Suction
Ittopride hydrochloride is rapidly and almost completely absorbed into the digestive tract. Its relative bioavailability is 60%, which is associated with metabolism during the first passage through the liver. Food does not affect bioavailability.
The maximum concentration in plasma (CmOh) 0.28 μg / ml is achieved after 0.5-0.75 hours after administration of 50 mg of tautoprid hydrochloride.

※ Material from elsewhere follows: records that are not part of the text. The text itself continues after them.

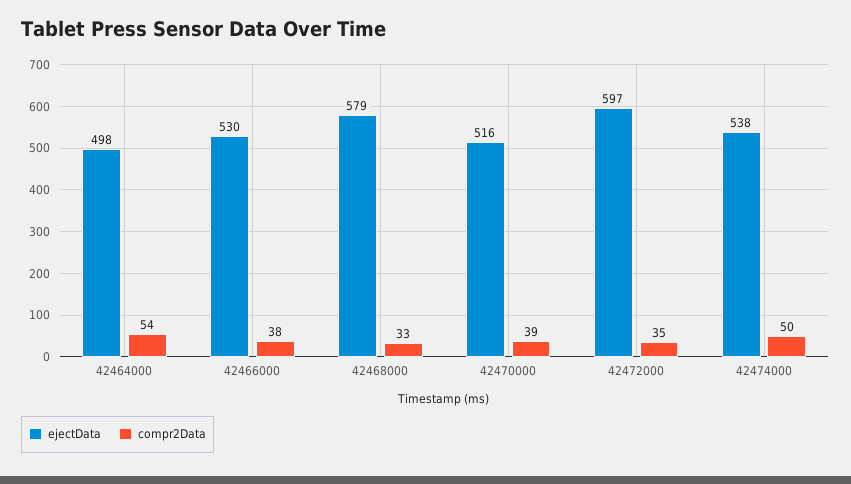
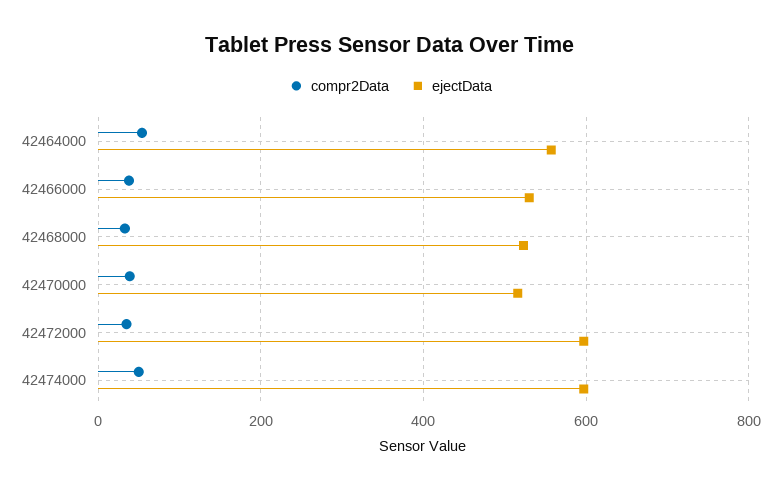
  {
    "ejectData": {
-     "42464000": 498,
+     "42464000": 560,
      "42466000": 530,
-     "42468000": 579,
+     "42468000": 520,
      "42470000": 516,
      "42472000": 597,
-     "42474000": 538
+     "42474000": 600
    },
    "compr2Data": {
      "42464000": 54,
      "42466000": 38,
      "42468000": 33,
      "42470000": 39,
      "42472000": 35,
      "42474000": 50
    }
  }

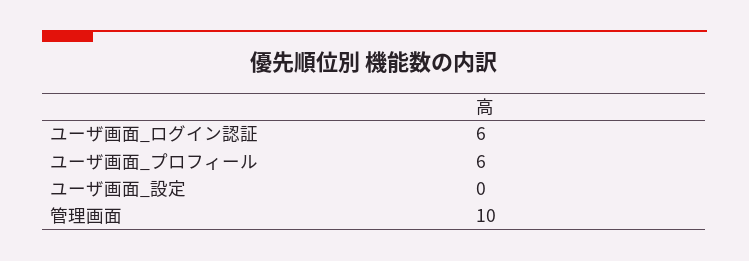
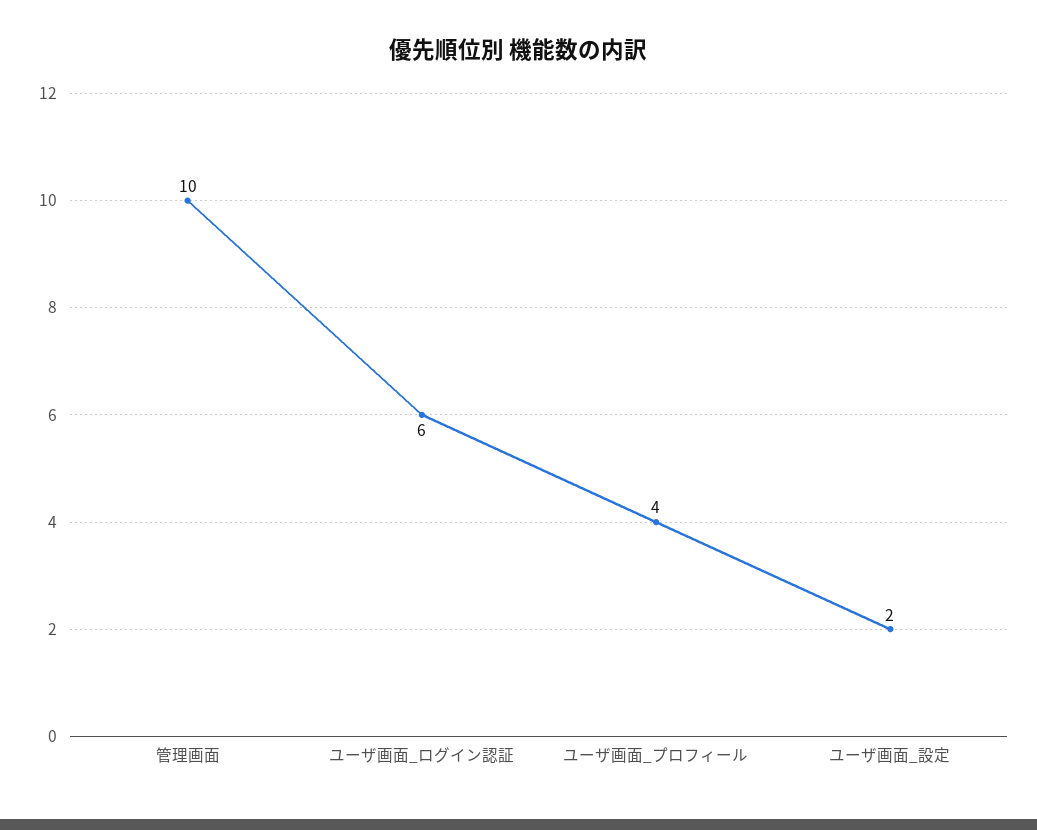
  {
    "ユーザ画面_ログイン認証": 6,
-   "ユーザ画面_プロフィール": 6,
+   "ユーザ画面_プロフィール": 4,
-   "ユーザ画面_設定": 0,
+   "ユーザ画面_設定": 2,
    "管理画面": 10
  }

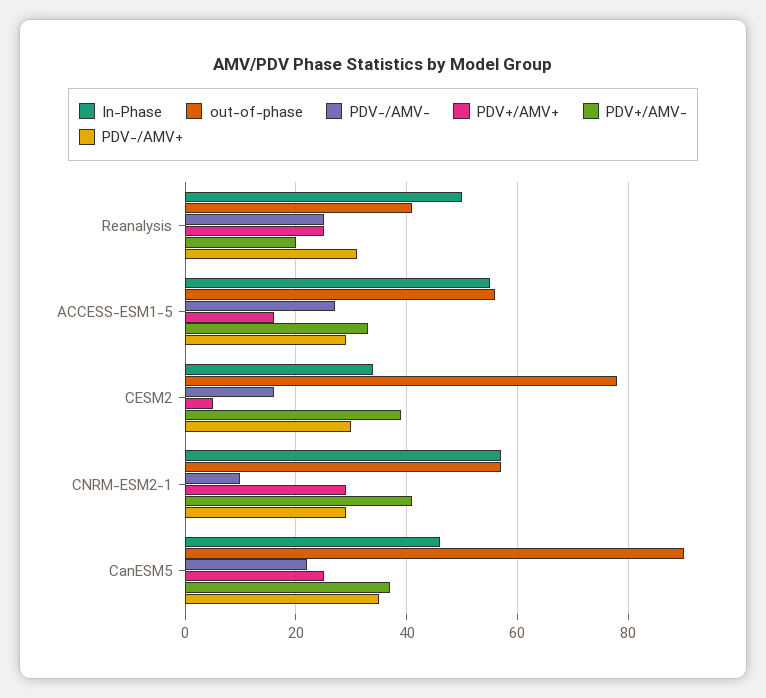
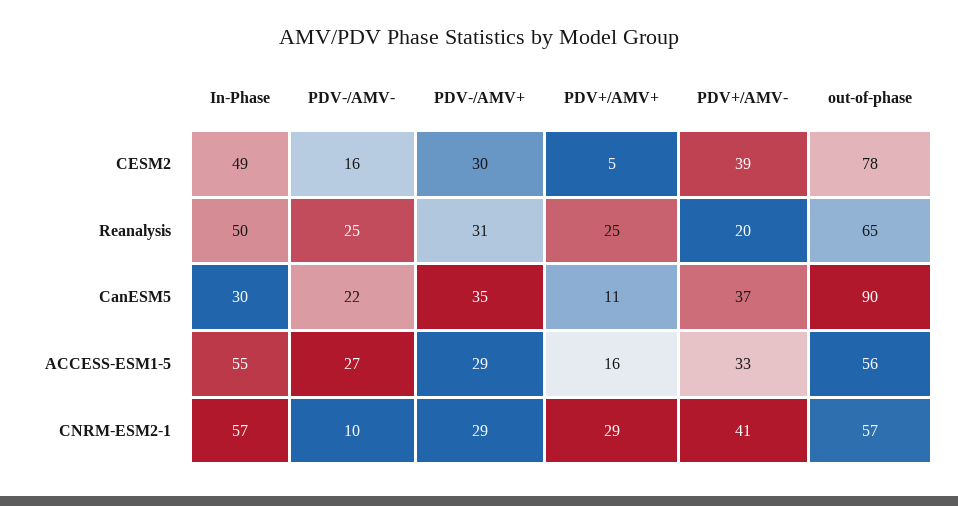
  {
    "In-Phase": {
      "Reanalysis": 50,
      "ACCESS-ESM1-5": 55,
-     "CESM2": 35,
+     "CESM2": 49,
      "CNRM-ESM2-1": 57,
-     "CanESM5": 45
+     "CanESM5": 30
    },
    "out-of-phase": {
-     "Reanalysis": 40,
+     "Reanalysis": 65,
      "ACCESS-ESM1-5": 56,
      "CESM2": 78,
      "CNRM-ESM2-1": 57,
      "CanESM5": 90
    },
    "PDV-/AMV-": {
      "Reanalysis": 25,
      "ACCESS-ESM1-5": 27,
      "CESM2": 16,
      "CNRM-ESM2-1": 10,
      "CanESM5": 22
    },
    "PDV+/AMV+": {
      "Reanalysis": 25,
      "ACCESS-ESM1-5": 16,
      "CESM2": 5,
      "CNRM-ESM2-1": 29,
-     "CanESM5": 25
+     "CanESM5": 11
    },
    "PDV+/AMV-": {
      "Reanalysis": 20,
      "ACCESS-ESM1-5": 33,
      "CESM2": 39,
      "CNRM-ESM2-1": 41,
      "CanESM5": 37
    },
    "PDV-/AMV+": {
      "Reanalysis": 31,
      "ACCESS-ESM1-5": 29,
      "CESM2": 30,
      "CNRM-ESM2-1": 29,
      "CanESM5": 35
    }
  }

With the repeated administration of tenthpride hydrochloride inside at a dose of 50-200 mg three times a day for 7 days, the pharmacokinetics of the drug and its metabolites was linear, and the cumulation was minimal.
Distribution
Itopride hydrochloride 96% binds to plasma proteins, mainly with albumin. The binding to the alpha1-acid glycoprotein is less than 15% of the total binding.
Ittopride is actively distributed into tissues (volume distribution 6.1 l / kg) and is found in high concentrations in the kidneys, small intestine, liver, adrenal and stomach. Penetration into the brain and spinal cord is minimal. Itopride penetrates into breast milk.
Metabolism
Itopride is subject to active biotransformation in the liver in humans. Three metabolites have been identified, only one of which exhibits little activity, which has no pharmacological significance (approximately 2-3% of that of the taredrop). The primary metabolite in humans is Noxide, which is formed as a result of oxidation of the quaternary amino-Ndimethyl group. Itopride metabolized by flavine-dependent monooxygenase (FMO3). Number and effectiveness of isoenzymes FMO in humans can differ depending on genetic polymorphism, which in rare cases leads to the development of an autosomal recessive state known as trimethylaminuria (the "fish smell" syndrome). In patients with trimethylaminuria, the half-elimination period of tytopride is increased.
According to pharmacokinetic studies in vivo, itopride has no inhibitory or inducing action on CYP2C19 and CYP2E1. The therapy with asperipedum does not affect CYP or the activity of uridine diphosphate glucuronisyl transferase.
Excretion
Itopride hydrochloride and its metabolites are excreted mainly with urine.Renal excretion of tesentropium and its Noxide after a single dose of the drug inside at therapeutic doses in healthy people was 3.7 and 75.4%, respectively. The terminal half-elimination period of tytopride hydrochloride is about 6 hours.